LOGSTDBY status: ORA-16111: log mining and apply setting up
LOGSTDBY status: ORA-01309: invalid session

This metalink article gives us a clue.  Although it refers to Streams, it seems likely this is the same memory bug causing this issue, since the error is the same and the recommended fix – a database restart on the logical standby – works every time.

Another clue is that we do indeed see a parallel query process hung up, as the article says we will.  This is alerted on in the alert log (at least it’s easy to get the pid when it’s in the alert log) and we have to kill -9 it at the OS level to get the database to shutdown, even with shutdown immediate.  It looks like this in the alert log:

Active call for process 6244 user 'oracle' program 'oracle@dvpsor03 (P000)'
SHUTDOWN: waiting for active calls to complete.

The bug they list as the possible root cause does not sound like our culprit, but that doesn’t negate the similarities.

Once we got the database to go down cleanly, and restarted and turned on log apply, everything worked like a charm.

3/11/2010 edit: Experienced a 2nd set of symptoms with the same fix and likely the same cause today. A logical standby threw this error in the alert log:

LSP0: can’t recover from rollback of multi-chunk txn, aborting..

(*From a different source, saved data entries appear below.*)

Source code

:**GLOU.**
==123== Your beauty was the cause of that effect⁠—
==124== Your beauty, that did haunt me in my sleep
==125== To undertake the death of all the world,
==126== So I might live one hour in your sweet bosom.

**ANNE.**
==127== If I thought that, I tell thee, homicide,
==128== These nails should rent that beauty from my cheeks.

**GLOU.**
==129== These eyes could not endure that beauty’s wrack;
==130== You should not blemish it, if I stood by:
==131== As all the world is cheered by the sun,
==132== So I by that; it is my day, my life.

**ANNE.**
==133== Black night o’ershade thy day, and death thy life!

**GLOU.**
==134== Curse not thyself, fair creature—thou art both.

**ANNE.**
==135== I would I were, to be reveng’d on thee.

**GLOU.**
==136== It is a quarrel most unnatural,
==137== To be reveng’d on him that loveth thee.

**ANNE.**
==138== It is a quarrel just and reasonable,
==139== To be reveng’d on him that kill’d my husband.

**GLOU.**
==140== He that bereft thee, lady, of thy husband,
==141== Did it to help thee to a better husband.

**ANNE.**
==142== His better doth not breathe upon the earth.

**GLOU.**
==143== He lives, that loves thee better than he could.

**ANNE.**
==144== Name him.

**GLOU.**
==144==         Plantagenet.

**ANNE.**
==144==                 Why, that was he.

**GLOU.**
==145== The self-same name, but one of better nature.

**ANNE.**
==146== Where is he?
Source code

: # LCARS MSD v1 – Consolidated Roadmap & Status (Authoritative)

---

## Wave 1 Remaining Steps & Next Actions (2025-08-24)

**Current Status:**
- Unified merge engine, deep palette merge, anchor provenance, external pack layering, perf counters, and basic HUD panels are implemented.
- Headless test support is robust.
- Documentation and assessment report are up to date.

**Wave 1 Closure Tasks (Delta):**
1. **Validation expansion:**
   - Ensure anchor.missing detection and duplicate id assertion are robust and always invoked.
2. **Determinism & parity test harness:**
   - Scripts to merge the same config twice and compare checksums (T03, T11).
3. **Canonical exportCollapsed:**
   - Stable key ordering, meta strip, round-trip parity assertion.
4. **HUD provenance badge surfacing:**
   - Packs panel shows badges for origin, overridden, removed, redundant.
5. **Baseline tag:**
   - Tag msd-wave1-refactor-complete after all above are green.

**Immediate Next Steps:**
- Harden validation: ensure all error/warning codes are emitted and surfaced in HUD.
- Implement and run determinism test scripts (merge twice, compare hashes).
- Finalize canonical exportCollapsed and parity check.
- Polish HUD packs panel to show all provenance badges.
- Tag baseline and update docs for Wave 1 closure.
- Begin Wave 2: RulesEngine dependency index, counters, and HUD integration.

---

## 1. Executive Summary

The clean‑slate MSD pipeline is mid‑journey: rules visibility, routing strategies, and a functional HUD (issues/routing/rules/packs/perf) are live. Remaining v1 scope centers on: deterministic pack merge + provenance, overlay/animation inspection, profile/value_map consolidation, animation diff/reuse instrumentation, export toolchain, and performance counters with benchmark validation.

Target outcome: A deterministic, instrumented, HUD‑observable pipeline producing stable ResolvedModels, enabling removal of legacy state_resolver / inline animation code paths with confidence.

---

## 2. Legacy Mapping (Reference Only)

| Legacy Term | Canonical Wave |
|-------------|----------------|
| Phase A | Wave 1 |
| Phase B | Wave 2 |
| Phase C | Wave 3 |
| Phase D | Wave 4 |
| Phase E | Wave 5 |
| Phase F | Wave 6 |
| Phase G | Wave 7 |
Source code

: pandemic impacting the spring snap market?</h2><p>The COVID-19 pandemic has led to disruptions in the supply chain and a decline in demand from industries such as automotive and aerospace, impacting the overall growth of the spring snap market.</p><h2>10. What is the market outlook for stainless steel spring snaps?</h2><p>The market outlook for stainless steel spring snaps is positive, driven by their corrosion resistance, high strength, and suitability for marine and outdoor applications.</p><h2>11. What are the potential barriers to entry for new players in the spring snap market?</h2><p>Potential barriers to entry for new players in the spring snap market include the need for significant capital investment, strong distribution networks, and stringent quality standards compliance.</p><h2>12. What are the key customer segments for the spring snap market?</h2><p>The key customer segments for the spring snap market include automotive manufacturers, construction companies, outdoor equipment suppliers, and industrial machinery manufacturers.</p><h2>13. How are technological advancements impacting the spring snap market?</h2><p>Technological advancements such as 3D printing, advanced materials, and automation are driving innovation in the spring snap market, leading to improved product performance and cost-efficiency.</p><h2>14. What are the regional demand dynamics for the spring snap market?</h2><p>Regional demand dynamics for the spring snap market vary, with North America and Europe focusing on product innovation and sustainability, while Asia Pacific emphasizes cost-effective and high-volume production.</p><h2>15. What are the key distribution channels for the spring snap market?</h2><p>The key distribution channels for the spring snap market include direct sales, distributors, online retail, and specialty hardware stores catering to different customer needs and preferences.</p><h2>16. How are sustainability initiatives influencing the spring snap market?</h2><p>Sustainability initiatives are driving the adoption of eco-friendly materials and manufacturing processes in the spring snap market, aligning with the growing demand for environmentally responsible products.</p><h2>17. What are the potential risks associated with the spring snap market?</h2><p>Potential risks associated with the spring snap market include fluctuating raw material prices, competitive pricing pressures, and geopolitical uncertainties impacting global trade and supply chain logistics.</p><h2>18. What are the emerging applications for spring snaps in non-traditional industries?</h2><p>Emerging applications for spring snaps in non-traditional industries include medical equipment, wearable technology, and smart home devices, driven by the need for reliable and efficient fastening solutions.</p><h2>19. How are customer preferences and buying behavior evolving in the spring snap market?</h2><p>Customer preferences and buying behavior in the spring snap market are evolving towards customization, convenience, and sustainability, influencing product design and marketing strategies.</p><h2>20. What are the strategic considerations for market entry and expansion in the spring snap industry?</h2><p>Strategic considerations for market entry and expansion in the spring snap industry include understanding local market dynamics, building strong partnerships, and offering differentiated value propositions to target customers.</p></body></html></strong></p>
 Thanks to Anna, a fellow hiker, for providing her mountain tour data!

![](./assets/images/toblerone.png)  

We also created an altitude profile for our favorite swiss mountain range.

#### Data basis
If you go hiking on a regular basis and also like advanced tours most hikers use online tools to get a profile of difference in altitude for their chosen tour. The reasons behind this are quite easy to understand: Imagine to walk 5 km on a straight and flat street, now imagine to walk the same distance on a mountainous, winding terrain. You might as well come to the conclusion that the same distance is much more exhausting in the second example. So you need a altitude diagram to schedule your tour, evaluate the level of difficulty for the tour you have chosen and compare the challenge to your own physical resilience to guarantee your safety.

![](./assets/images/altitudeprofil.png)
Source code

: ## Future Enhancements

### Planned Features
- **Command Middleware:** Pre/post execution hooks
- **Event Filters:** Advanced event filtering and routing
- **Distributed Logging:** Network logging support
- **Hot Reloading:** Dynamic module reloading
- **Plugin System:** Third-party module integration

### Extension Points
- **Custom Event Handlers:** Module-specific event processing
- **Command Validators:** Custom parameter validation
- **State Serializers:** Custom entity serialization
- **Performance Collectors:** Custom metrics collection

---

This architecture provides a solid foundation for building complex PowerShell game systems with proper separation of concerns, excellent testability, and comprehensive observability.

Research showed this means it encountered a deadlock in log apply. (Interesting note: a second logical standby hanging off the same primary did not encounter the same problem.) When this happens, it makes a “note to self” that it needs to do X then Y next time, then restarts log apply. However, the parallel process, P000, did not shut down properly. When it came back up, it was just reading the same block forever (over 2 hours). While P000 was hung, vmstat showed that memory was being slowly but steadily consumed. I had to “alter database abort logical standby apply” to get apply to stop. Then when I shut the database down, it hung. I killed P000 at the OS level, and shutdown completed immediately. Database and log apply both started up fine and the logical standby caught up.

04/30/2010 edit: we have now confirmed that if you do not shut down the database, but you instead shut down log apply, then wait, then kill -9 the P000 process, then start log apply, you can get away with not doing a database restart and things continue on fine.  We’ve used this at least 3 times now and it is consistent.  With a logical standby often users are accessing the database for reporting even if log apply is temporarily stopped, so it is handy that this works.